Mr. President-elect, you have claimed publicly that "Nobody really knows" about the causes of climate change. That is incorrect. We know, beyond any reasonable doubt, that burning fossil fuels increases levels of heat-trapping greenhouse gases. We've measured these increases. We know that increasing greenhouse gases in Earth's atmosphere causes warming. We've measured warming of Earth's land surface, oceans, and atmosphere. Like it or not, our fingerprints are now on the climate system. We see these human fingerprints everywhere we look – in temperature, rain, snow and ice, sea level, and dozens of other climate records. If we ignore this reality, the climate forecast is not good for us, and is particularly bad for future generations.

Your choices will determine whether the United States helps to solve this problem, or whether we remain a major part of the problem itself. If you choose to remove the United States from the Paris Climate Agreement, our country will be an international pariah. We will be publicly shamed and vilified. The rest of the civilized world will move on without us. The United States will not be the world's leader in solving climate change. We'll be a follower of other, smarter countries. We'll lose relevance, stature, and influence.

Mr. President-elect, you promised throughout your campaign to "Make America great again." You cannot accomplish this goal if your administration embraces ignorance. You won't get to a "Great America" if you and your Cabinet appointees deny the hard scientific reality of human-caused planetary warming. You won't get there if you decide to remove us from the Paris Climate Agreement. America won't be great if you take us out of the international community of nations working to diminish climate risk.

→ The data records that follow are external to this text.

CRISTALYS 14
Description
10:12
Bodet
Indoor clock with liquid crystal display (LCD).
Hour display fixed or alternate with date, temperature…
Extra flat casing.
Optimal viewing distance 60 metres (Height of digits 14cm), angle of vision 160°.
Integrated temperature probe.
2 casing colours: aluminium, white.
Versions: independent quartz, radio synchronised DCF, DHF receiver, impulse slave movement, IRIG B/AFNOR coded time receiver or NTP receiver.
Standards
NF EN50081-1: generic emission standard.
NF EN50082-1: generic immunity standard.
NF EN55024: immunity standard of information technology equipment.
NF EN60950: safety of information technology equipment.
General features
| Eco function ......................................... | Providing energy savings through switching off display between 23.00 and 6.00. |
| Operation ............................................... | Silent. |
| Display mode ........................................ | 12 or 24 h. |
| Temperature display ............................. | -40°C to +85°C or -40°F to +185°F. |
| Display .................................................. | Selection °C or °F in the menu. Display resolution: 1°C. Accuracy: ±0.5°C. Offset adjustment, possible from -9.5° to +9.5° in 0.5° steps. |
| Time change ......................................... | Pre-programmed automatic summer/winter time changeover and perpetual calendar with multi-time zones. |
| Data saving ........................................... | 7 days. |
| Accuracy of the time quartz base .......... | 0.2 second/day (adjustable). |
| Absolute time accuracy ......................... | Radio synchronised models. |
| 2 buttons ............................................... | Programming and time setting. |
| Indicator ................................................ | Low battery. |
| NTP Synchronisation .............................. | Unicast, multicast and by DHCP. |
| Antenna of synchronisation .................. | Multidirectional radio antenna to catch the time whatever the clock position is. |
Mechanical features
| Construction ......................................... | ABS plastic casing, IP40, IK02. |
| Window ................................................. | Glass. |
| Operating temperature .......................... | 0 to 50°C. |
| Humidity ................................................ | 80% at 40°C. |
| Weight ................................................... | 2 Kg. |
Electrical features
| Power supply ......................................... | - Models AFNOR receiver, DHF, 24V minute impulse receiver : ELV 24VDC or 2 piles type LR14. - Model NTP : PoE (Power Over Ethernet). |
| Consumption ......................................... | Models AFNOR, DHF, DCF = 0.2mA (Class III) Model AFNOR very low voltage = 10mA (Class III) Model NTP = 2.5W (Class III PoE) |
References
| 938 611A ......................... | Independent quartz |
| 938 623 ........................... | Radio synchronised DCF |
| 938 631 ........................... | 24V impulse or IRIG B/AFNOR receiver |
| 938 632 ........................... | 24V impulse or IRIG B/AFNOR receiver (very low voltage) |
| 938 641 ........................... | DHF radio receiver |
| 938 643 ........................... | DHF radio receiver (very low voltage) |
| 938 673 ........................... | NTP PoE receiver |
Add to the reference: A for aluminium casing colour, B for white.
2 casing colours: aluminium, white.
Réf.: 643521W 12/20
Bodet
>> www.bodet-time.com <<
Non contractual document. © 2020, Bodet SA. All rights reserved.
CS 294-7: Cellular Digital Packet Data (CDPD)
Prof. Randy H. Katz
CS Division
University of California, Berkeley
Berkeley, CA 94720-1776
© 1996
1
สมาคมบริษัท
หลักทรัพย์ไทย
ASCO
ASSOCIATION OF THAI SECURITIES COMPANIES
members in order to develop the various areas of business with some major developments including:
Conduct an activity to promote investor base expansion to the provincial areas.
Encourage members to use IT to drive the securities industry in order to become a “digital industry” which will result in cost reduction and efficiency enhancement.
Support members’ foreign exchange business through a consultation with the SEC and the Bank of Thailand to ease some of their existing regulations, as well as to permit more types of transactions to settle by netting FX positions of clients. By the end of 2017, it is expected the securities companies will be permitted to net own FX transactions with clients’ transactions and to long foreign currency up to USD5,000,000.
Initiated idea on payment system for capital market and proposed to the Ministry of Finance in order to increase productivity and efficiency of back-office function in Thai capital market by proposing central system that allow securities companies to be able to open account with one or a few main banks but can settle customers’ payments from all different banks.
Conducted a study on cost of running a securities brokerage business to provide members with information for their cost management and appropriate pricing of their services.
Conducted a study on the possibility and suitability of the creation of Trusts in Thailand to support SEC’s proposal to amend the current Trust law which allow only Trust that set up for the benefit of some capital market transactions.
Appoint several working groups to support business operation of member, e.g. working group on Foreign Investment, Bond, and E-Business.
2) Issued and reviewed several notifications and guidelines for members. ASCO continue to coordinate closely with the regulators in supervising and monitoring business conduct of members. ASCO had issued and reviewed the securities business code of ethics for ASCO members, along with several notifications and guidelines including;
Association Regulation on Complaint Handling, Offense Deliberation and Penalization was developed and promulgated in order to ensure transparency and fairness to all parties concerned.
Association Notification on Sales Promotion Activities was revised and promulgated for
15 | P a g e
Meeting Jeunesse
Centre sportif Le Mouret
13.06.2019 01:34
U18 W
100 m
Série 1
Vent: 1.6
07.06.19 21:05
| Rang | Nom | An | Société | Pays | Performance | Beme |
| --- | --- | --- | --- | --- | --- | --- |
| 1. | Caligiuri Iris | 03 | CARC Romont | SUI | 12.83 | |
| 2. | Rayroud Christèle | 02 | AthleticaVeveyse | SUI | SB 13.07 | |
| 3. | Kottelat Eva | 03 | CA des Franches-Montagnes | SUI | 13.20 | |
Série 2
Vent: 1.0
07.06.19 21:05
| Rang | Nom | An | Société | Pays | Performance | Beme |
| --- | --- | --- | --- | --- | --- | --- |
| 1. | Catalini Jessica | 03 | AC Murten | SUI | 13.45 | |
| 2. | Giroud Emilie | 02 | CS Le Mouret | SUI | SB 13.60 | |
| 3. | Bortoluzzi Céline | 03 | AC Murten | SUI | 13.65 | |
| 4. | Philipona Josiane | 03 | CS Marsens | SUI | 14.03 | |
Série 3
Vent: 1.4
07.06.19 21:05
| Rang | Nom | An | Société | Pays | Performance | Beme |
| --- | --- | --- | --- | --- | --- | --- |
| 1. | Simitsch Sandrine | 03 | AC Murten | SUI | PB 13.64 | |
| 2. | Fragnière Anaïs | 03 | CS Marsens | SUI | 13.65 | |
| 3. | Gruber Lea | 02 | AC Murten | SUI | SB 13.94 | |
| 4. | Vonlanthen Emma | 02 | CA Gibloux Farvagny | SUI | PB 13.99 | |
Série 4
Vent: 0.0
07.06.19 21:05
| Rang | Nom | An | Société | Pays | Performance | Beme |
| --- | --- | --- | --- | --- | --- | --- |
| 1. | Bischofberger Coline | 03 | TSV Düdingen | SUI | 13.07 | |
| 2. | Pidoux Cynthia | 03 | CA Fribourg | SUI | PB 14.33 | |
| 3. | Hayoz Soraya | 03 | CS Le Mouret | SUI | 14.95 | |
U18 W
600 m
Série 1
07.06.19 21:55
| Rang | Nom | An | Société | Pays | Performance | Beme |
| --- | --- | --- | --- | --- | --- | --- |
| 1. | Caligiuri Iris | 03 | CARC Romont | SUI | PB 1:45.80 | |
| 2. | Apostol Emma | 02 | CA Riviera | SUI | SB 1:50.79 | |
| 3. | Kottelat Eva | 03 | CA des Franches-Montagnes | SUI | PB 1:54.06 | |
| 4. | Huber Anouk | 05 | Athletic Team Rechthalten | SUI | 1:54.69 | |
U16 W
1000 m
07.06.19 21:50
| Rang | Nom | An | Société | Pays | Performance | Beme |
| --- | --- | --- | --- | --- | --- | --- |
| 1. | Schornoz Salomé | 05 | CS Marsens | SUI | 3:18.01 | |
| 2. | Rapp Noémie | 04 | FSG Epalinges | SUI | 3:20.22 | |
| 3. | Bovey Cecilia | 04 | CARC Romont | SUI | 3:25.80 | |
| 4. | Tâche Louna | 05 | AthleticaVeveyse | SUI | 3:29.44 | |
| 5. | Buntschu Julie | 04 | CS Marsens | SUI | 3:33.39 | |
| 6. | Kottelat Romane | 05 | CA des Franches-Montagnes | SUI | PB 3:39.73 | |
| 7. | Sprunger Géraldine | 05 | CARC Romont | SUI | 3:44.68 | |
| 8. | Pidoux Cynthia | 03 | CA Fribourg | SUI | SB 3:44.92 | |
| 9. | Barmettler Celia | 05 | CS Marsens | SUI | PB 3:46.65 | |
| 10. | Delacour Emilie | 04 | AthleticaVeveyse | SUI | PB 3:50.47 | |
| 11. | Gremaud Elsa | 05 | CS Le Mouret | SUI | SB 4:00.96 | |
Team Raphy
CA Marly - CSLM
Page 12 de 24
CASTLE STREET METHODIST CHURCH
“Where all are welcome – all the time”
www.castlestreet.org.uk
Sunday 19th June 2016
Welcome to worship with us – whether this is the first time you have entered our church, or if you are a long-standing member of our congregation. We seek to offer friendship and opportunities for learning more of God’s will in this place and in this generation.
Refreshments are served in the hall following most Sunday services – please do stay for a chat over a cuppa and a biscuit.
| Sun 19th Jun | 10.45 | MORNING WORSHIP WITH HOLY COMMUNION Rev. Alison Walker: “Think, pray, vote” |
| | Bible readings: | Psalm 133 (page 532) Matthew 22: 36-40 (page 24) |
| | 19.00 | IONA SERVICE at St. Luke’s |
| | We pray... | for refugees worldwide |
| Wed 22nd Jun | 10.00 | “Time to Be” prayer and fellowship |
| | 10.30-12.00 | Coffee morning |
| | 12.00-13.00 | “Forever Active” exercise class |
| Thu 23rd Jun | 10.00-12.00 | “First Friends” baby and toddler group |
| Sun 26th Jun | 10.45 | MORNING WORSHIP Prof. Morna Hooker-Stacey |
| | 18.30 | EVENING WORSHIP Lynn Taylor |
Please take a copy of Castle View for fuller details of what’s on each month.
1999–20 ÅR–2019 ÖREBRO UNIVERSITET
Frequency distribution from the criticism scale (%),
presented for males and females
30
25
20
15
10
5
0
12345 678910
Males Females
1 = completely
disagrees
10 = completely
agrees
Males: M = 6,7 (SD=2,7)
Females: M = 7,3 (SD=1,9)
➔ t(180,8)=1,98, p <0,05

Millions of your fellow Americans are deeply concerned about climate change, and are looking to you for leadership. Your choice on Day 1 is clear. Leadership or denial. If it's the former, you'll have plenty of Americans willing to help you. If it's the latter, you'll have millions of powerful voices allied against you. Please choose wisely.

Commentary by Ben Santer, who studies the nature and causes of climate change. His research has contributed to findings of a discernible human influence on global climate. He is a member of the U.S. National Academy of Sciences and a John D. and Catherine T. MacArthur Fellow. He was one of the four organizers of a letter signed by 376 National Academy members. The letter points out the negative consequences of a U.S. withdrawal from the Paris Climate Agreement.